0545 GMT December 16, 2018
The former Goldman Sachs president and free trade advocate Cohn, whose departure date will come in a few weeks, decided to quit after Trump announced he would impose stiff tariffs on steel and aluminum imports, CNBC wrote.
In a prepared statement, Cohn said, "It has been an honor to serve my country and enact pro-growth economic policies to benefit the American people, in particular the passage of historic tax reform."
"I am grateful to the President for giving me this opportunity and wish him and the administration great success in the future," Cohn said.

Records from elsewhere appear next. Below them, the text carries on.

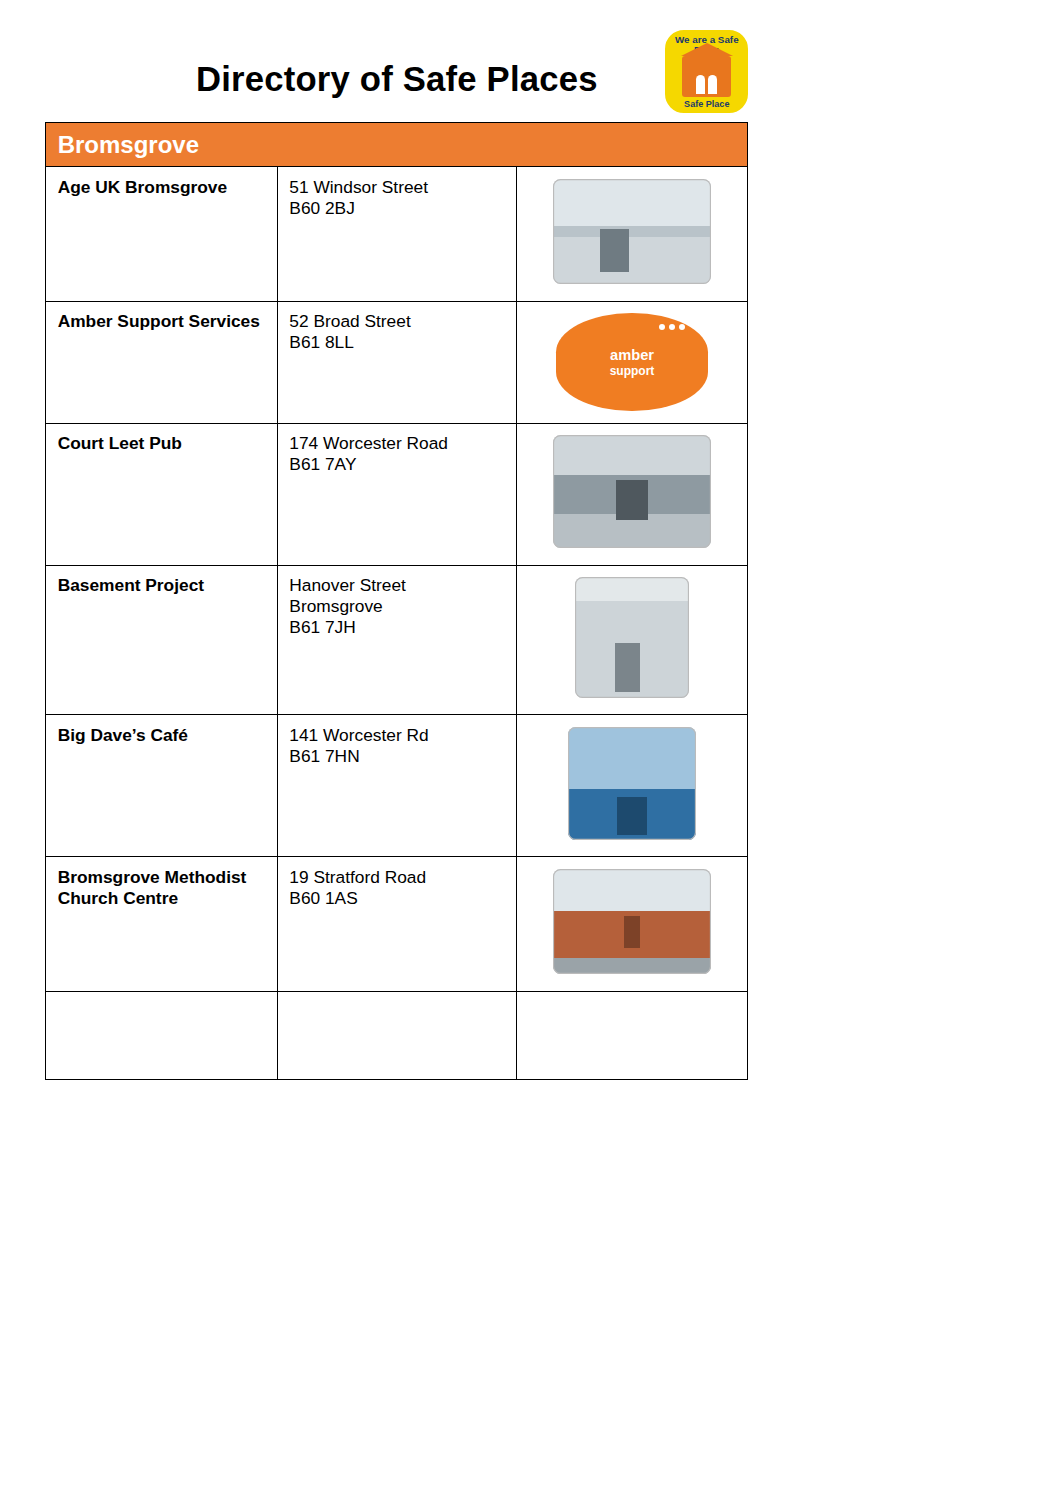We are a Safe Place
Safe Place
Directory of Safe Places
| Bromsgrove |
| --- |
| Age UK Bromsgrove | 51 Windsor Street B60 2BJ | |
| Amber Support Services | 52 Broad Street B61 8LL | amber support |
| Court Leet Pub | 174 Worcester Road B61 7AY | |
| Basement Project | Hanover Street Bromsgrove B61 7JH | |
| Big Dave’s Café | 141 Worcester Rd B61 7HN | |
| Bromsgrove Methodist Church Centre | 19 Stratford Road B60 1AS | |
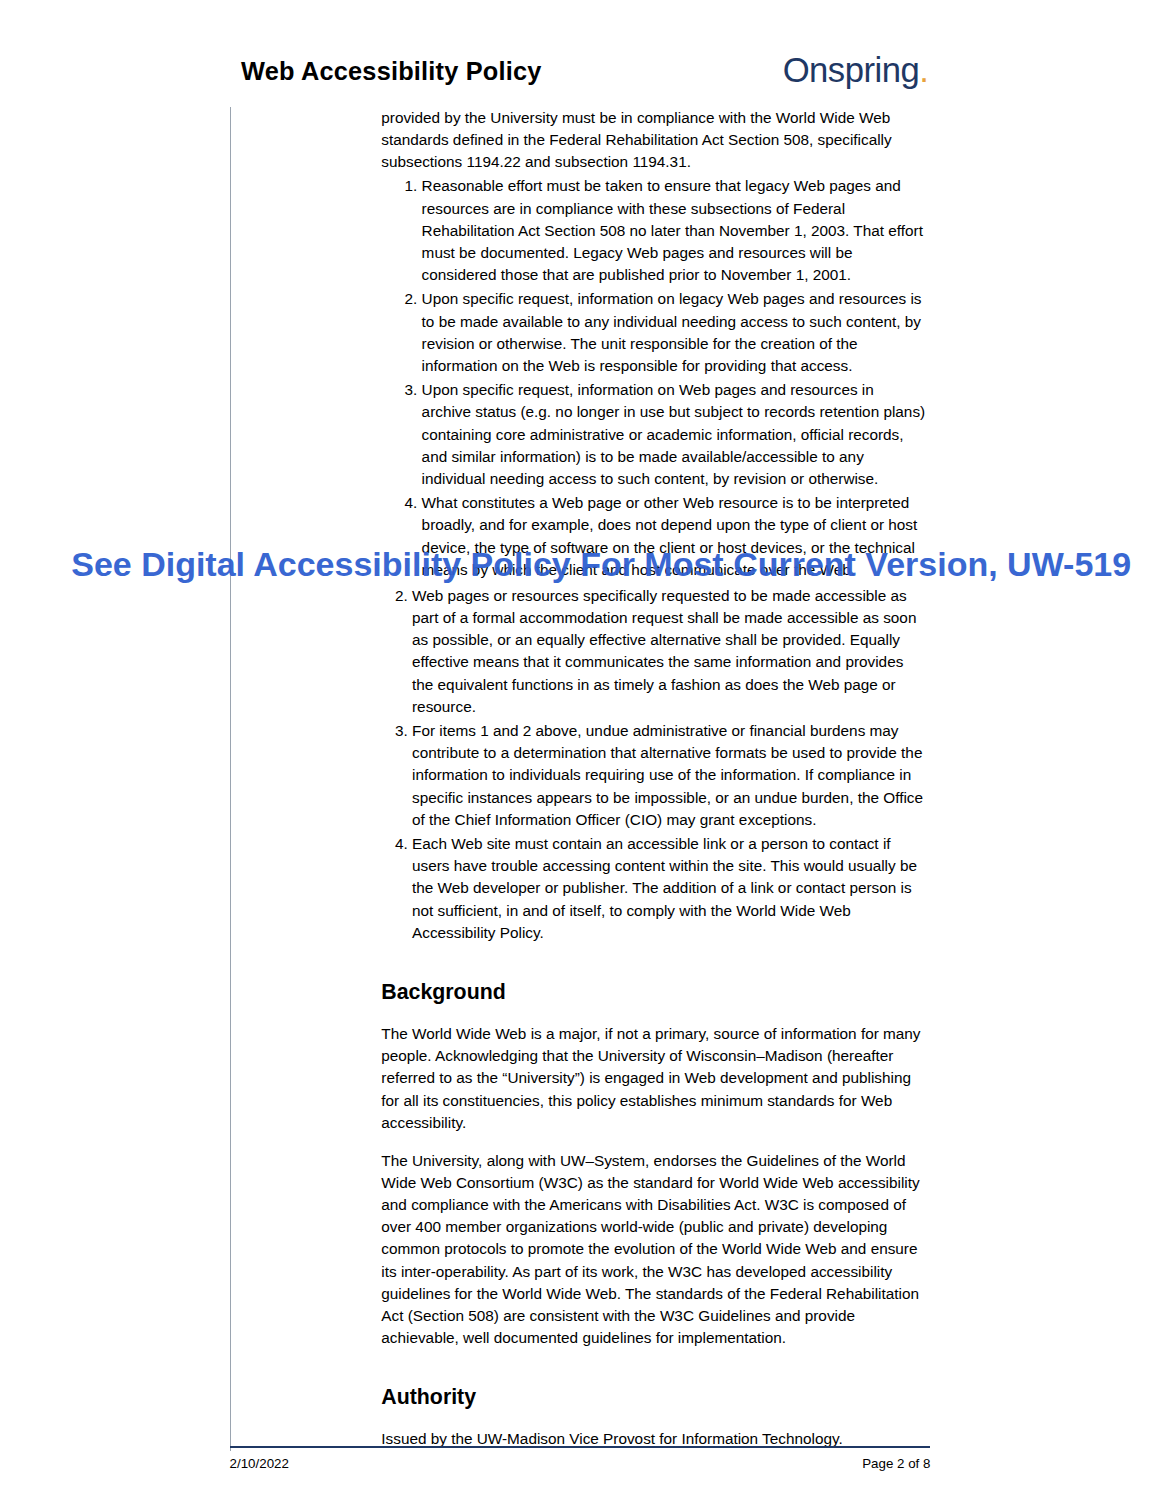Web Accessibility Policy
Onspring.
provided by the University must be in compliance with the World Wide Web standards defined in the Federal Rehabilitation Act Section 508, specifically subsections 1194.22 and subsection 1194.31.
Reasonable effort must be taken to ensure that legacy Web pages and resources are in compliance with these subsections of Federal Rehabilitation Act Section 508 no later than November 1, 2003. That effort must be documented. Legacy Web pages and resources will be considered those that are published prior to November 1, 2001.
Upon specific request, information on legacy Web pages and resources is to be made available to any individual needing access to such content, by revision or otherwise. The unit responsible for the creation of the information on the Web is responsible for providing that access.
Upon specific request, information on Web pages and resources in archive status (e.g. no longer in use but subject to records retention plans) containing core administrative or academic information, official records, and similar information) is to be made available/accessible to any individual needing access to such content, by revision or otherwise.
What constitutes a Web page or other Web resource is to be interpreted broadly, and for example, does not depend upon the type of client or host device, the type of software on the client or host devices, or the technical means by which the client and host communicate over the Web.
Web pages or resources specifically requested to be made accessible as part of a formal accommodation request shall be made accessible as soon as possible, or an equally effective alternative shall be provided. Equally effective means that it communicates the same information and provides the equivalent functions in as timely a fashion as does the Web page or resource.
For items 1 and 2 above, undue administrative or financial burdens may contribute to a determination that alternative formats be used to provide the information to individuals requiring use of the information. If compliance in specific instances appears to be impossible, or an undue burden, the Office of the Chief Information Officer (CIO) may grant exceptions.
Each Web site must contain an accessible link or a person to contact if users have trouble accessing content within the site. This would usually be the Web developer or publisher. The addition of a link or contact person is not sufficient, in and of itself, to comply with the World Wide Web Accessibility Policy.
Background
The World Wide Web is a major, if not a primary, source of information for many people. Acknowledging that the University of Wisconsin–Madison (hereafter referred to as the “University”) is engaged in Web development and publishing for all its constituencies, this policy establishes minimum standards for Web accessibility.
The University, along with UW–System, endorses the Guidelines of the World Wide Web Consortium (W3C) as the standard for World Wide Web accessibility and compliance with the Americans with Disabilities Act. W3C is composed of over 400 member organizations world-wide (public and private) developing common protocols to promote the evolution of the World Wide Web and ensure its inter-operability. As part of its work, the W3C has developed accessibility guidelines for the World Wide Web. The standards of the Federal Rehabilitation Act (Section 508) are consistent with the W3C Guidelines and provide achievable, well documented guidelines for implementation.
Authority
Issued by the UW-Madison Vice Provost for Information Technology.
See Digital Accessibility Policy For Most Current Version, UW-519
2/10/2022
Page 2 of 8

In his own statement, Trump said, "Gary has been my chief economic advisor and did a superb job in driving our agenda, helping to deliver historic tax cuts and reforms and unleashing the American economy once again. He is a rare talent, and I thank him for his dedicated service to the American people."
Cohn clashed with Trump's protectionist advisors on the issue of tariffs.
At a meeting with steel and aluminum executives last Thursday where Trump announced the move, Cohn argued against it, warning about price increases for steel and aluminum products, according to a person in the room.
An Axios reporter Thursday reported via Twitter that last Thursday Trump canceled a meeting that Cohn arranged for him with companies that use steel and aluminum in their products, in an effort to dissuade the president from imposing the tariffs.
However, White House officials said earlier Tuesday that if Cohn were to resign it would not be only due to the president's decision on tariffs.
Market watchers saw Cohn's potential departure as a bad omen for the White House's economic policy. He helped to shepherd massive tax cuts, the Trump administration's only major legislative achievement, which the president signed into law in December.
Cohn also faced pressure to step down following Trump's defiant response to violence at a white nationalist rally in August. In an FT interview published that month, Cohn said he faced pressure both to leave Trump's White House and to stay in it. He even drafted a resignation letter, according to The New York Times.
The economic advisor told the FT that the White House "must do better" following Trump's widely criticized response to violence at the white nationalist rally in Charlottesville, Virginia.
The interview may not have helped his case with the president.